Sefton had a population of 255 in the 2023 New Zealand census, an increase of 48 people (23.2%) since the 2018 census, and an increase of 30 people (13.3%) since the 2013 census. There were 144 males, 111 females, and 3 people of other genders in 99 dwellings. 5.9% of people identified as LGBTIQ+. The median age was 37.1 years (compared with 38.1 years nationally). There were 54 people (21.2%) aged under 15 years, 42 (16.5%) aged 15 to 29, 111 (43.5%) aged 30 to 64, and 48 (18.8%) aged 65 or older.

People could identify as more than one ethnicity. The results were 94.1% European (Pākehā), 10.6% Māori, 2.4% Pasifika, and 4.7% other, which includes people giving their ethnicity as "New Zealander". English was spoken by 98.8%, Māori by 1.2%, and other languages by 2.4%. No language could be spoken by 2.4% (e.g. too young to talk). The percentage of people born overseas was 8.2, compared with 28.8% nationally.

Religious affiliations were 21.2% Christian, and 1.2% other religions. People who answered that they had no religion were 69.4%, and 9.4% of people did not answer the census question.

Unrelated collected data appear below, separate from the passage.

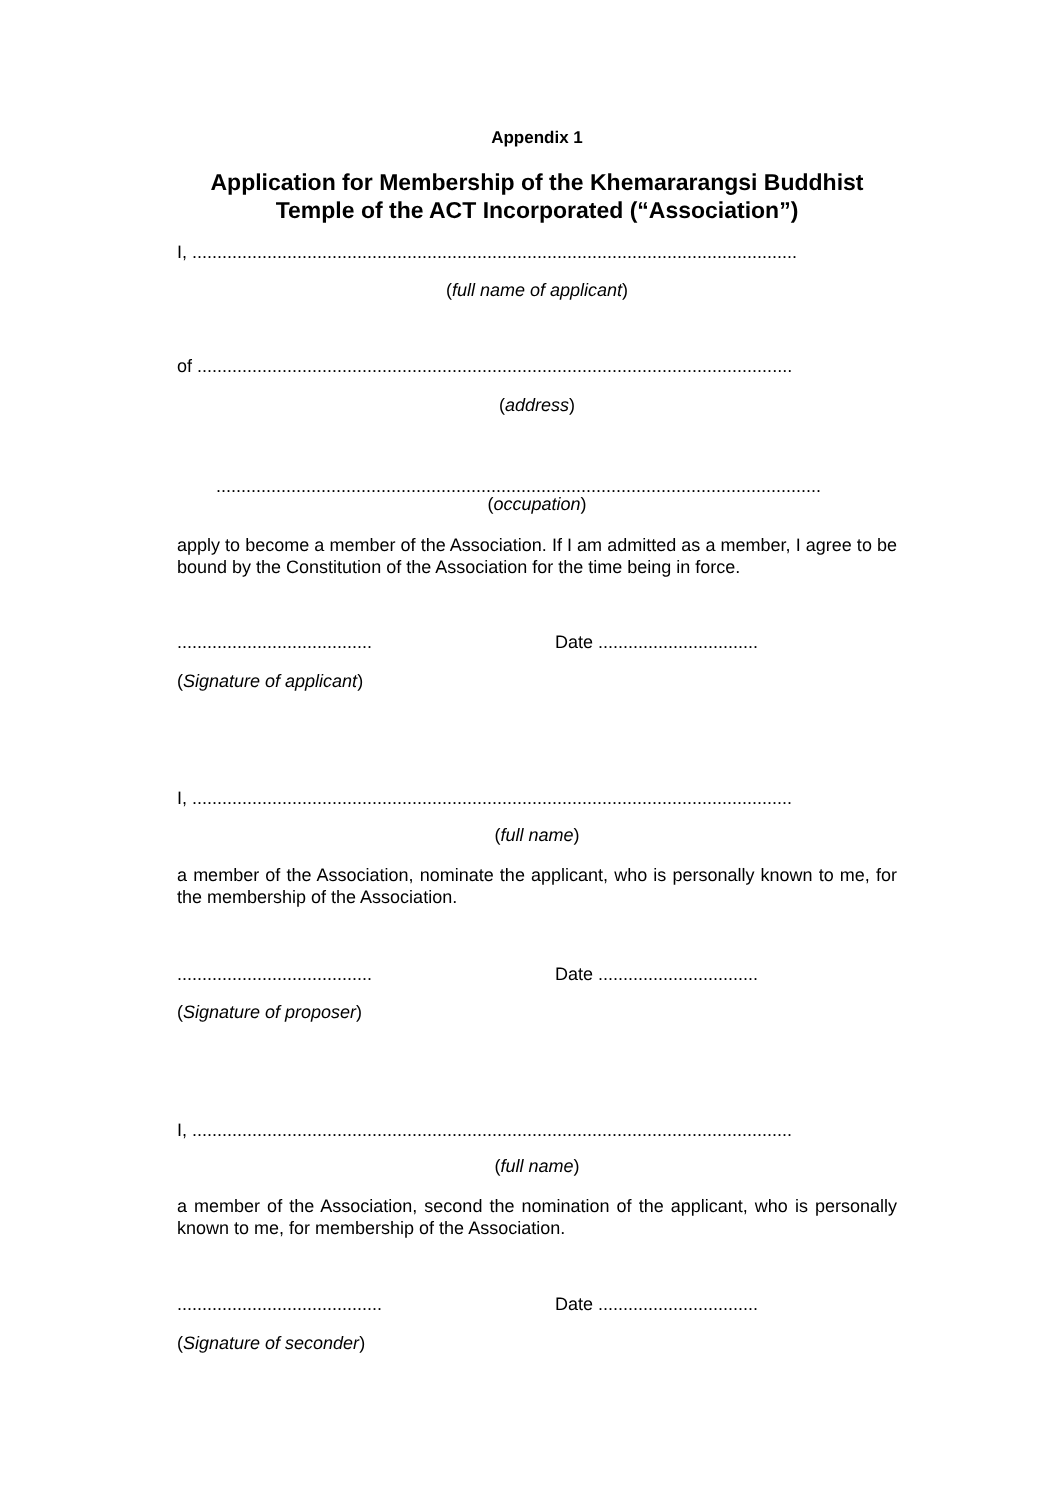Appendix 1
Application for Membership of the Khemararangsi Buddhist Temple of the ACT Incorporated (“Association”)
I, .........................................................................................................................
(full name of applicant)
of .......................................................................................................................
(address)
.........................................................................................................................
(occupation)
apply to become a member of the Association. If I am admitted as a member, I agree to be bound by the Constitution of the Association for the time being in force.
....................................... Date ................................
(Signature of applicant)
I, ........................................................................................................................
(full name)
a member of the Association, nominate the applicant, who is personally known to me, for the membership of the Association.
....................................... Date ................................
(Signature of proposer)
I, ........................................................................................................................
(full name)
a member of the Association, second the nomination of the applicant, who is personally known to me, for membership of the Association.
......................................... Date ................................
(Signature of seconder)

Of those at least 15 years old, 30 (14.9%) people had a bachelor's or higher degree, 114 (56.7%) had a post-high school certificate or diploma, and 57 (28.4%) people exclusively held high school qualifications. The median income was $37,100, compared with $41,500 nationally. 9 people (4.5%) earned over $100,000 compared to 12.1% nationally. The employment status of those at least 15 was 99 (49.3%) full-time, 39 (19.4%) part-time, and 6 (3.0%) unemployed.